- **BLOCO DE TEXTO**
Analisados os articulados e documentos juntos aos autos, torna-se cristalino que a Requerente não assaca qualquer vício próprio aos atos de liquidação mediatamente impugnados formulando, ao invés, a sua causa de pedir com base em vícios que entende ferirem de ilegalidade os atos de determinação do VPT de cada um dos imóveis relevantes (os quais contagiariam também a decisão de indeferimento do pedido de revisão oficiosa que imediatamente impugna através do presente pedido de pronúncia arbitral.

Ora, como bem refere a Requerida, a questão de saber se, precludidos os prazos de impugnação do ato de fixação de VPT (e este tribunal entende que tais atos podem ser, de facto, objeto de revisão oficiosa nos termos do artigo 78.º da LGT desde que cumpridos os requisitos elencados no mesmo) os vícios de tal ato podem servir de fundamento a uma posterior impugnação das liquidações de imposto que nele se baseiem, foi já objeto de profusa jurisprudência do CAAD e, com maior relevância, de um acórdão de uniformização de jurisprudência proferido pelo Supremo Tribunal Administrativo em fevereiro de 2023, em sede de oposição de julgados no CAAD, num caso com contornos factuais muito semelhantes ao presente, em que também se discutia uma potencial anulação de liquidações de AIMI no contexto de alegadamente errada aplicação de coeficientes na fixação de VPT de terrenos para construção.

E, de tal acórdão, proferido no âmbito do processo n.º 0102/22.2BALSB, de cujos fundamentos não se veem razões para divergir e que se consideram assumidos e reproduzidos por este tribunal arbitral, resulta que:

“Vigora no contencioso tributário o princípio da impugnação unitária segundo o qual só há lugar a impugnação contenciosa do ato final do procedimento, que tem assento legal nos artigos 66.º da LGT e 54.º do CPPT. [Neste] segundo, com a epígrafe “impugnação unitária”, estabelece[-se] que «Salvo quando forem imediatamente lesivos dos direitos do contribuinte ou disposição expressa em sentido diferente, não são susceptíveis de impugnação contenciosa os actos interlocutórios do procedimento, sem prejuízo de poder ser invocada na impugnação da decisão final qualquer ilegalidade anteriormente cometida.»

- **TAREFAS PROPOSTAS**
A: No texto sobre a fixação do VPT, em que mês e ano foi proferido o acórdão de uniformização de jurisprudência do Supremo Tribunal Administrativo?
B: Prossiga o texto sobre a fixação do VPT, começando logo após a última frase apresentada.

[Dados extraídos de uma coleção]
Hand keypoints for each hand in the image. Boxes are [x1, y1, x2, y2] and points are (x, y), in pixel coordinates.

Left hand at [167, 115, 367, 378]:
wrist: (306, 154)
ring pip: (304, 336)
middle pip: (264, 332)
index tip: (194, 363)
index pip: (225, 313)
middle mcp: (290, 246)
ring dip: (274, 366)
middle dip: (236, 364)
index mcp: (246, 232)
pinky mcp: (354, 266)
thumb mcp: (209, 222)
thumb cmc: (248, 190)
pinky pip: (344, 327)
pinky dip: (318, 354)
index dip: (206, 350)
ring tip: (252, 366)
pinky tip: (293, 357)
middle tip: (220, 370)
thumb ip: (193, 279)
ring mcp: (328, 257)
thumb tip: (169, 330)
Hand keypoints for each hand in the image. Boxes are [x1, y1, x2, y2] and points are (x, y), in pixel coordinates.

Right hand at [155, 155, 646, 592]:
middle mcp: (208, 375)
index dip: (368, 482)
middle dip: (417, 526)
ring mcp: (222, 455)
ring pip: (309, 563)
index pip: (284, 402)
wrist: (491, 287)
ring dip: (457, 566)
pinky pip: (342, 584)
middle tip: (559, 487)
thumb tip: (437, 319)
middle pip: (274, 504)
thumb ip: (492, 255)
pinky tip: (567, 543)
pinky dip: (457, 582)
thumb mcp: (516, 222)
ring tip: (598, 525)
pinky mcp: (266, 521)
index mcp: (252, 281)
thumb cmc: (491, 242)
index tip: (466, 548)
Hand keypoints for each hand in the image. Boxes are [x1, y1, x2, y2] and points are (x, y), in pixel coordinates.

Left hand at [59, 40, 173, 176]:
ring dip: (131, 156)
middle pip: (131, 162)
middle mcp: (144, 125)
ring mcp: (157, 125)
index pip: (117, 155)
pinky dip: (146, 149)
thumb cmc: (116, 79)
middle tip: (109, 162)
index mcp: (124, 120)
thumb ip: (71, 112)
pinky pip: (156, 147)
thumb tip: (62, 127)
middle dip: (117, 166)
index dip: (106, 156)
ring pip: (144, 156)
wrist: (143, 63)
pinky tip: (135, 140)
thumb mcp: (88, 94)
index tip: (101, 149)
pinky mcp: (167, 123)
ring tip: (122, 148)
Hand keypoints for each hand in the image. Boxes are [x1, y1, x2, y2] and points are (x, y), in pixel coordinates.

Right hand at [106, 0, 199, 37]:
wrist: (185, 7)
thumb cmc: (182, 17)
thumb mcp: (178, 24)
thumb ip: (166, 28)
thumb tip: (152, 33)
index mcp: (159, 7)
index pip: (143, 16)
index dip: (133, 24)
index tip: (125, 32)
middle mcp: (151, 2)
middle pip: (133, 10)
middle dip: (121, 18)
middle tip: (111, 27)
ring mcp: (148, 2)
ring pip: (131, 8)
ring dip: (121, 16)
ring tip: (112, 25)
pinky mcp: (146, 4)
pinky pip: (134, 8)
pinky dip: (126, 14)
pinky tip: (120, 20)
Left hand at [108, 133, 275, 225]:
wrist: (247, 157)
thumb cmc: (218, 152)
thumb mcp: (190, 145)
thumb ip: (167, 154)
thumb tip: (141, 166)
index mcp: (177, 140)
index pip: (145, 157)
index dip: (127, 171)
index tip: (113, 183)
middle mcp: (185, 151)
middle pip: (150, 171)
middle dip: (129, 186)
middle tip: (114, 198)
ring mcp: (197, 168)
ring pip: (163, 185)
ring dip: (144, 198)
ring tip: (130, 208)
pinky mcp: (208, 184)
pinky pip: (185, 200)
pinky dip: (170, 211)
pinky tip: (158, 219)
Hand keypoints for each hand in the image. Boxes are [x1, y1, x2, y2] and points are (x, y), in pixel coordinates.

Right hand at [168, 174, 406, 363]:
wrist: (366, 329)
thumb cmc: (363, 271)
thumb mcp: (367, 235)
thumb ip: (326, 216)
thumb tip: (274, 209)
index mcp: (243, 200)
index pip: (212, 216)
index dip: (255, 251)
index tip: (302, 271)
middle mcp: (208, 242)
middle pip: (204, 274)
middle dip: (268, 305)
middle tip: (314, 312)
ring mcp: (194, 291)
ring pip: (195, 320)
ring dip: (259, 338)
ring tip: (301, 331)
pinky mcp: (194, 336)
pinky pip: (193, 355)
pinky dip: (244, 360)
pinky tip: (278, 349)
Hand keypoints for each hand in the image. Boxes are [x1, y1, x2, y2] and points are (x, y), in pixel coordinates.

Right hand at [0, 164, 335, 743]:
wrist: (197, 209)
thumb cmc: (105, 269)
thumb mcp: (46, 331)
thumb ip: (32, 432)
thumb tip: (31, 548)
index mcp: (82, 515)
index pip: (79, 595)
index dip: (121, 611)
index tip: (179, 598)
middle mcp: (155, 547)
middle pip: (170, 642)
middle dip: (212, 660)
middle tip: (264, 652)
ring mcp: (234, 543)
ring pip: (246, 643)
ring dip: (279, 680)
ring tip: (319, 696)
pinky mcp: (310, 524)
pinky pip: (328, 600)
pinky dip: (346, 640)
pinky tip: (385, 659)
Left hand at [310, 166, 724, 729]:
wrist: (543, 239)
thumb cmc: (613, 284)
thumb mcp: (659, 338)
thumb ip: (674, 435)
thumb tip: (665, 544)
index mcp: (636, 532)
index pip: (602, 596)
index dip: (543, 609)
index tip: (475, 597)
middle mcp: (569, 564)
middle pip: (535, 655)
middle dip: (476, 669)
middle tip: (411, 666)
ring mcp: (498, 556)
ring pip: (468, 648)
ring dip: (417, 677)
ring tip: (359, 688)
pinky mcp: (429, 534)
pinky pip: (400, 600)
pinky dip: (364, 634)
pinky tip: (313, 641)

- **RESPOSTAS POR TAREFA**
A: Em fevereiro de 2023.

B:
O princípio da impugnação unitária tem, assim, duas exceções, admitindo a lei adjetiva tributária a impugnação imediata dos atos interlocutórios (i) «quando forem imediatamente lesivos dos direitos do contribuinte», e (ii) quando «exista disposição expressa em sentido diferente», ou seja, quando exista lei que admita expressamente a impugnação imediata do ato interlocutório.

Ora, a avaliação direta é um dos casos em que o legislador afastou o princípio da impugnação unitária e admitiu a impugnação imediata do ato de avaliação. […]

Particularizando ainda mais, e centrando-nos no caso sub judice, o procedimento de determinação do valor patrimonial tributário (ato de fixação de valores patrimoniais – artigo 37.º a 46.º, e 71.º a 77.º, do Código do IMI) é uma espécie de procedimento de avaliação direta, prevendo o Código do IMI um expediente especial de reação contra as ilegalidades da avaliação.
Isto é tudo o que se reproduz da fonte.